É praticamente um lugar comum afirmar-se que, em São Paulo, a galera usa freneticamente o automóvel como alternativa às péssimas condições do transporte público. O autor destas mal digitadas, por outro lado, assegura que ocorre o contrário: o transporte coletivo de São Paulo é uma porcaria porque as pessoas preferem o transporte individual.

Não resta dúvida. O leitor, se puder, que numa oportunidade procure, deseducadamente, ouvir conversas alheias no metrô, nos trens, nas filas de ônibus. Sempre ouvirá alguém bem apertado na lata de sardinha lamentando-se de "ainda" não ter um carro, ou reclamando porque é dia do rodízio, ou maldizendo o fato de o automóvel estar no conserto. Para a maioria, a solução, portanto, não está na melhora do transporte público, mas sim na aquisição, conserto ou melhora do carrão particular.

A preferência do paulista em geral - e do paulistano em particular - pelo carro em detrimento dos meios de transporte coletivo também se assoma pelas grandiosas obras viárias e pela renitente popularidade de políticos como Paulo Maluf e Adhemar de Barros. Para eles, governar era algo do tipo... É... Abrir estradas.

Por incrível que pareça, o jornal Folha de São Paulo, não há muito, em editorial sobre a questão do transporte e locomoção na megalópole, de certa maneira nos repetiu, embora de forma mais "tucana", criticando a propensão paulistana por buscar soluções individuais para os problemas coletivos.
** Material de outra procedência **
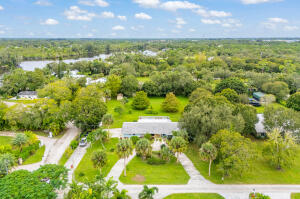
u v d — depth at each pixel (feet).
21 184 100.68
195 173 141.38
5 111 193.88
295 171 145.07
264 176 138.82
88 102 196.65
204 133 160.04
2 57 557.74
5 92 303.07
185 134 161.38
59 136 193.67
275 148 146.92
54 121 190.60
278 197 119.14
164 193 120.88
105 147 174.19
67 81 283.59
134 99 273.33
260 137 193.06
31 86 322.75
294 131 167.53
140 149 140.67
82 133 195.93
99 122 199.00
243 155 122.83
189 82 326.24
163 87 330.13
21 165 145.48
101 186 105.81
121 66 460.55
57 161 151.94
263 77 350.02
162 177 136.36
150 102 308.81
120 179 132.87
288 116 171.01
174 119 239.30
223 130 142.41
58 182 106.83
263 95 305.12
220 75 419.74
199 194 120.47
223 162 126.82
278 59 570.05
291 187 128.26
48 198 95.66
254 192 118.21
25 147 157.89
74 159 155.43
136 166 148.05
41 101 200.23
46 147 171.94
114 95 320.29
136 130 191.62
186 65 496.23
No caso deles, todavia, a preocupação deve ser porque agora o pobre está comprando carro!

Neste caldo de cultura, os investimentos em transporte público tendem a ser pífios mesmo, já que para o político será bem melhor realizar obras vistosas que sirvam aos carros, agradando por conseguinte o seu não raro solitário ocupante, do que trabalhar em prol do transporte coletivo, cujo usuário não vai dar muita bola.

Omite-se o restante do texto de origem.